Repeat the data that follows exactly, starting at the line with "Figure 6: EM" and ending at the line with "Picture 3: 3-D, field", and leave out every picture.

BEGIN

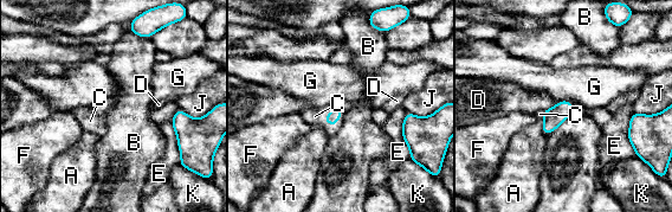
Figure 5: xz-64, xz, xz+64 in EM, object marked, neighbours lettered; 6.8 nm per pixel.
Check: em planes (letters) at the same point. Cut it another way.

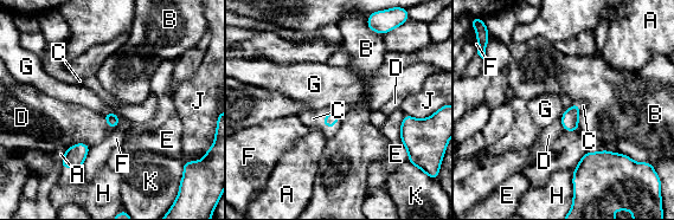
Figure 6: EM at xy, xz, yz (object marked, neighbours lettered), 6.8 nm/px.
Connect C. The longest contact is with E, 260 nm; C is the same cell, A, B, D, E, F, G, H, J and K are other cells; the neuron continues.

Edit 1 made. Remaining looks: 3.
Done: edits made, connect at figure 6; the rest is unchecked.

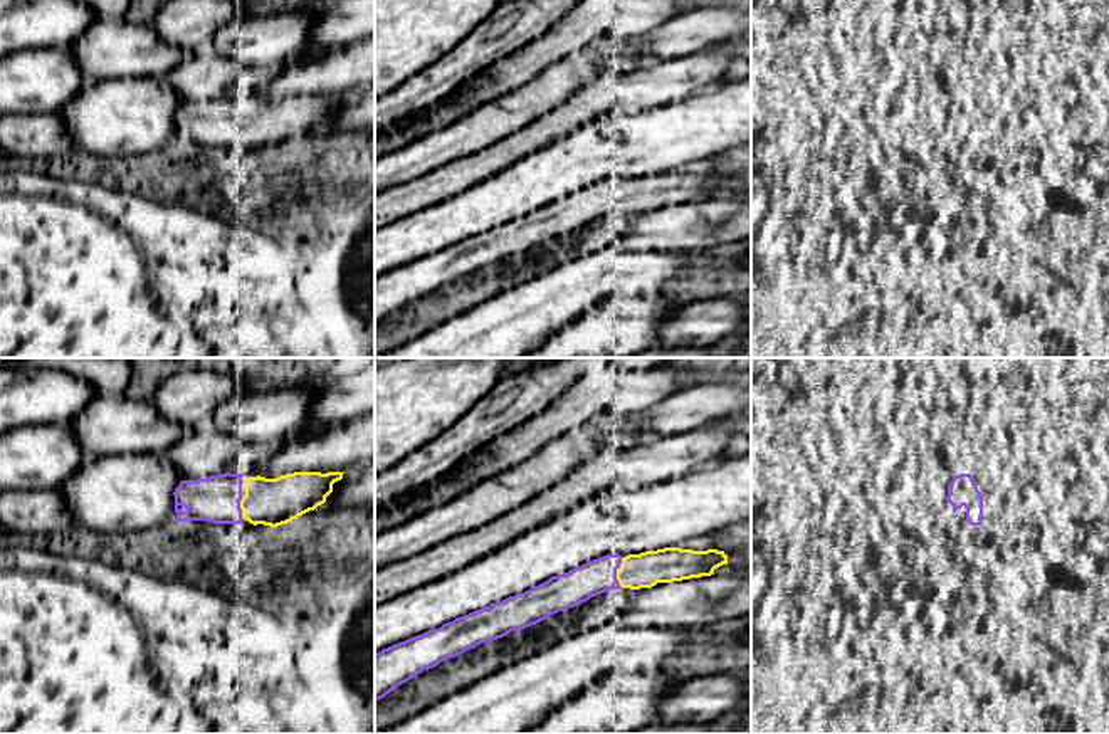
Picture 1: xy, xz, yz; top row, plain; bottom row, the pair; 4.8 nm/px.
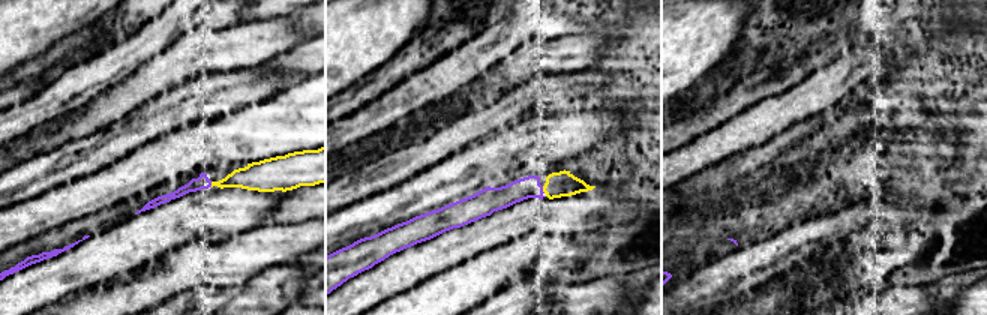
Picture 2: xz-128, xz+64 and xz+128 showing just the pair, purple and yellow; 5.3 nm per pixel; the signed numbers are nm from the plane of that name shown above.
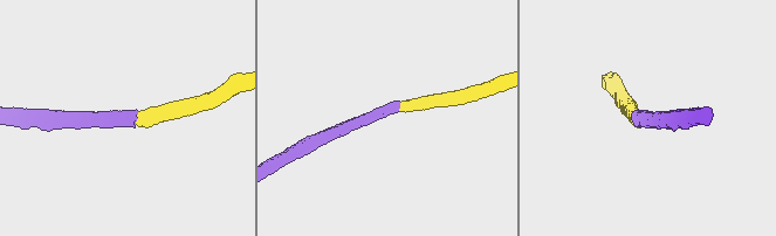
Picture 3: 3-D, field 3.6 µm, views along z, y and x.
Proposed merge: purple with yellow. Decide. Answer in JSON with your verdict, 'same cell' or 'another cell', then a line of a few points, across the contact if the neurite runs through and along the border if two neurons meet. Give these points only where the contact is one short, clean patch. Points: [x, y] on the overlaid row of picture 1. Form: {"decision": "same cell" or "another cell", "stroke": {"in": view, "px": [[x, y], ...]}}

END

Solved problem
Figure 6: EM at xy, xz, yz (object marked, neighbours lettered), 6.8 nm/px.
Connect C. The longest contact is with E, 260 nm; C is the same cell, A, B, D, E, F, G, H, J and K are other cells; the neuron continues.

Edit 1 made. Remaining looks: 3.
Done: edits made, connect at figure 6; the rest is unchecked.

Picture 1: xy, xz, yz; top row, plain; bottom row, the pair; 4.8 nm/px.
Picture 2: xz-128, xz+64 and xz+128 showing just the pair, purple and yellow; 5.3 nm per pixel; the signed numbers are nm from the plane of that name shown above.
Picture 3: 3-D, field 3.6 µm, views along z, y and x.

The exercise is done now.